# Check out my new stuff..



## anhoki (Jul 30, 2008)

And tell me what you think....






Shampoo bar, vinegar rinse, conditoner, complexion soap, beer body wash, native skies soap, lip balm and goats milk lotion.  I need to get a pic of just the products...I'll do that tonight.





Triple Threat is a Pure Elixir shampoo bar, vinegar rinse and conditioner.

What do you think?


----------



## Lane (Jul 30, 2008)

Looks great!!

BTW that soap you sent me completely rocked! It's already all used up


----------



## anhoki (Jul 30, 2008)

Already GONE!!  :shock:    Awesome!!!  I'm glad you liked it.


----------



## pepperi27 (Jul 30, 2008)

Hey no fair where is my bar? I'm happy to be anyone's gunea pig LOL


----------



## Lane (Jul 30, 2008)

pepperi27 said:
			
		

> Hey no fair where is my bar? I'm happy to be anyone's gunea pig LOL


 There is the tiiiinyest sliver left... You can come over and barrow it if you'd like.  :wink:  Though, my husband might fight ya for it....


----------



## pepperi27 (Jul 30, 2008)

If I come over there I'm staying and working for ya!


----------



## Lane (Jul 30, 2008)

pepperi27 said:
			
		

> If I come over there I'm staying and working for ya!


 That would be amazing!!! I need you to do 5 pounds of lotions, in custom scents... And about 6 custom sham/con sets... Oh and 20 MP bars, in 5 scents...but I only have one mold for the requested design....If you could have it done by 6pm tonight that would be perfect.... :wink: I'll even BUY you a soap from Anhoki

Oh, and since you'll be here... I need the labels done also... I havent even started those yet....


----------



## Lane (Jul 30, 2008)

On last thing... I only pay in soap...  

And you'll have to sleep on the floor...


----------



## 7053joanne (Jul 30, 2008)

If your paying in soap I'm coming too.  i won't take up much space....promise


----------



## dagnukem (Jul 31, 2008)

You can barrow my little helper: 





He likes to stand under my feet and catches/picks up any soap peices I drop while cutting : "Uh-O he-a momma" (here momma) and hands the little crumbs/flakes to me.


----------



## IanT (Aug 2, 2008)

aaaaaaaaaaaaaaaaaaaaw!


----------



## dagnukem (Aug 5, 2008)

and you can pay him in cookies.


----------



## mandolyn (Aug 6, 2008)

Aawwwwwwwwww!
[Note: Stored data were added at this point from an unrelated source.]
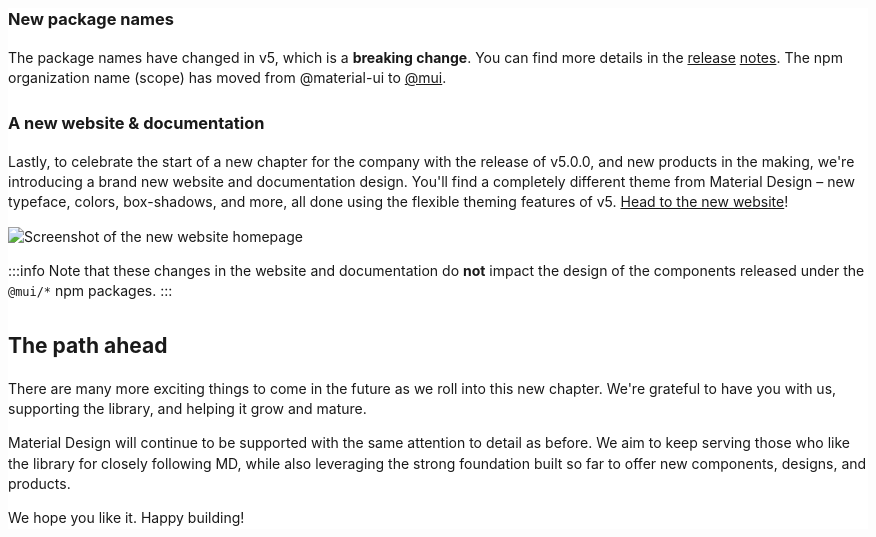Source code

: ### New package names

The package names have changed in v5, which is a **breaking change**.
You can find more details in the [release](https://github.com/mui/material-ui/releases/tag/v5.0.0) [notes](https://github.com/mui/mui-x/releases/tag/v4.0.0).
The npm organization name (scope) has moved from @material-ui to [@mui](https://www.npmjs.com/org/mui).

### A new website & documentation

Lastly, to celebrate the start of a new chapter for the company with the release of v5.0.0, and new products in the making, we're introducing a brand new website and documentation design. You'll find a completely different theme from Material Design – new typeface, colors, box-shadows, and more,
all done using the flexible theming features of v5. [Head to the new website](/)!

<img loading="lazy" src="/static/blog/material-ui-is-now-mui/website-homepage.png" alt="Screenshot of the new website homepage" width="	2400" height="1300" />

:::info
Note that these changes in the website and documentation do **not** impact the design of the components released under the `@mui/*` npm packages.
:::

## The path ahead

There are many more exciting things to come in the future as we roll into this new chapter.
We're grateful to have you with us, supporting the library, and helping it grow and mature.

Material Design will continue to be supported with the same attention to detail as before.
We aim to keep serving those who like the library for closely following MD, while also leveraging the strong foundation built so far to offer new components, designs, and products.

We hope you like it. Happy building!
Can I borrow that li'l tyke? He's the cutest!!


----------



## dagnukem (Aug 9, 2008)

mandolyn said:
			
		

> Aawwwwwwwwww! Can I borrow that li'l tyke? He's the cutest!!



Sure, I could use some sleep! LOL


----------



## Black soap n candle lady (Aug 26, 2008)

Oh yeah!


----------



## Annmarie0407 (Aug 28, 2008)

I have been looking all over for these types of bottles. Can you send me in the right direction?












			
				anhoki said:
			
		

> And tell me what you think....
> 
> 
> 
> ...


----------



## anhoki (Aug 28, 2008)

I'd love to.  I got them on surplus at WSP and haven't been able to find them since.


----------



## Deda (Sep 6, 2008)

dagnukem said:
			
		

> You can barrow my little helper:
> 
> 
> 
> ...



I have a real thing for cute red heads!


----------